Imam Ghozali mengatakan di Kitabnya : AWALLUDIN MA`RIFATULLAH (Awal Agama adalah mengenal Allah) disinilah peran yang amat sangat penting dalam menjalankan syariat sesuai Sunnah yang di ajarkan oleh Rasullullah Sholallahu Alaihi Wassalam.

Sehingga dalam menjalankan Syariat tidak mentuhankan syariat itu sendiri apalagi melakukannya dengan berlebih-lebihan sehingga terkesan Allah Ta`ala diperintah-perintah untuk menyampaikan Pahala (bahasa ini hanya dapat dipahami jika sudah mengkaji Al Hikam atau Al Fuaad Fi Nurin).
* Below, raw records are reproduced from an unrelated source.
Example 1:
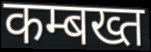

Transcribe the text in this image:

कम्बख्त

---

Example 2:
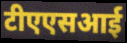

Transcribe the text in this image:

टीएएसआई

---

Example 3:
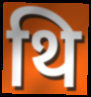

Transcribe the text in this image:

थि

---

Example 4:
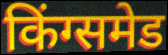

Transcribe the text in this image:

किंग्समेड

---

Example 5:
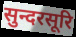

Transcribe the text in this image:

सुन्दरसूरि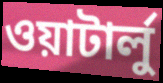
ওয়াটার্লুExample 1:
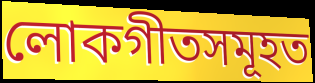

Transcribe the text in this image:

লোকগীতসমূহত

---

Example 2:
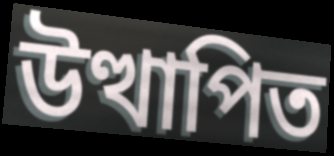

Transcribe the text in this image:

উত্থাপিত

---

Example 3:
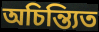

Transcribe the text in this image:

অচিন্ত্যিত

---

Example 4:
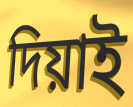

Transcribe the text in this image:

দিয়াই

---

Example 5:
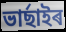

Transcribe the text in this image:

ভাৰ্ছাইৰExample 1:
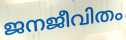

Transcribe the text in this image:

ജനജീവിതം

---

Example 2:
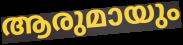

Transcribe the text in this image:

ആരുമായും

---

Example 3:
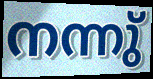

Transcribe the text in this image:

നന്നു്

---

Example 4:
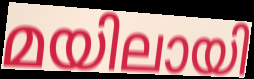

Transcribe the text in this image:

മയിലായി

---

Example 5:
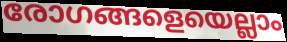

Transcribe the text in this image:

രോഗങ്ങളെയെല്ലാംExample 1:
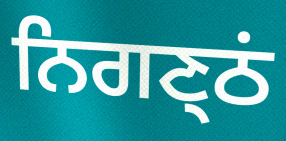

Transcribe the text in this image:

ਨਿਗਣ੍ਠਂ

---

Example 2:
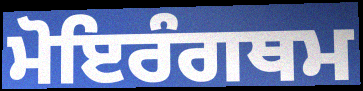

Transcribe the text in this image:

ਮੋਇਰੰਗਥਮ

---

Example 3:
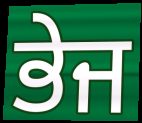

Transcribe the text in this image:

ਭੇਜ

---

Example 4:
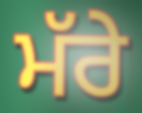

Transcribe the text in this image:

ਮੱਰੇ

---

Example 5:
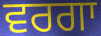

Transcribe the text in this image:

ਵਰਗਾ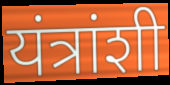
यंत्रांशीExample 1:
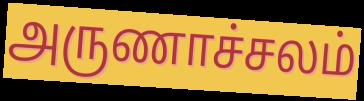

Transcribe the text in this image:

அருணாச்சலம்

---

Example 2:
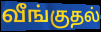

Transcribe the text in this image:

வீங்குதல்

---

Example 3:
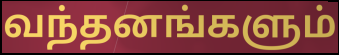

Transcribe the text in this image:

வந்தனங்களும்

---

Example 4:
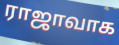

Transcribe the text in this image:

ராஜாவாக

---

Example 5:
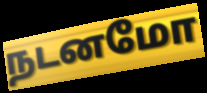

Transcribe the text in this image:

நடனமோ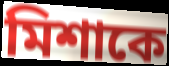
মিশাকে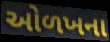
ઓળખના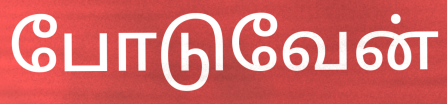
போடுவேன்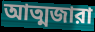
আত্মজারাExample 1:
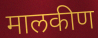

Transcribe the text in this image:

मालकीण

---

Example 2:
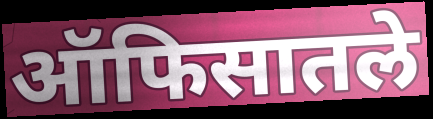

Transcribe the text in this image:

ऑफिसातले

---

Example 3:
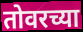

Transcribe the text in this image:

तोवरच्या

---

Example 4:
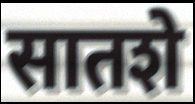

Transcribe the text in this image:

सातशे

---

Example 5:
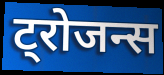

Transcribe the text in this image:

ट्रोजन्स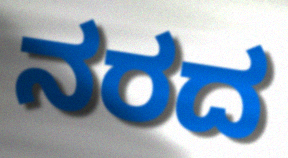
ನರದ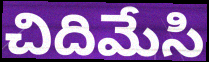
చిదిమేసి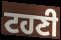
ਟਹਣੀ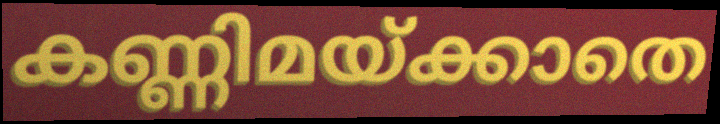
കണ്ണിമയ്ക്കാതെ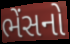
ભેંસનો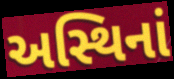
અસ્થિનાંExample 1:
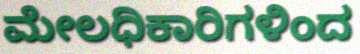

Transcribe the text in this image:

ಮೇಲಧಿಕಾರಿಗಳಿಂದ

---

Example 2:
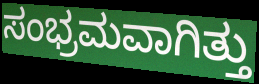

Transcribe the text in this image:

ಸಂಭ್ರಮವಾಗಿತ್ತು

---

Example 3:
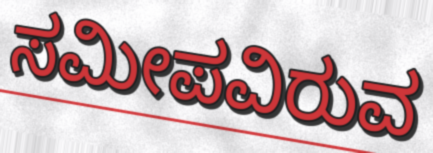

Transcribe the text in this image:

ಸಮೀಪವಿರುವ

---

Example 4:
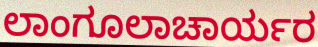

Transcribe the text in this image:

ಲಾಂಗೂಲಾಚಾರ್ಯರ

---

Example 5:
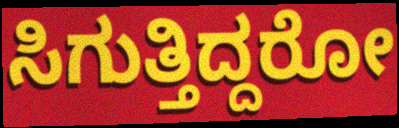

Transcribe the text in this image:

ಸಿಗುತ್ತಿದ್ದರೋ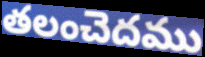
తలంచెదము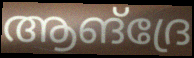
ആങ്ദ്രേ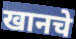
खानचे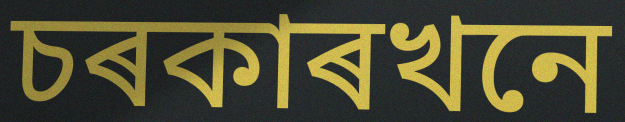
চৰকাৰখনে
Adapun Hukum Mengirim Al Fatihah atau menghadiahkan Al Fatihah kepada yang meninggal harus dikaji kembali dan benar-benar memahami apa yang dilakukan, sebagaimana dalam hal ini Ustadz Khalid Basalammah menjelaskan :

 

KAJIAN : Hukum Mengirim Al Fatihah atau menghadiahkan Al Fatihah kepada yang meninggal 
Dalam kajian ini mohon disikapi dengan kedewasaan hati, kedewasaan berpikir dan kedewasaan dalam mendengar dan membaca segala permasalahan yang dihadapi pada diri masing-masing.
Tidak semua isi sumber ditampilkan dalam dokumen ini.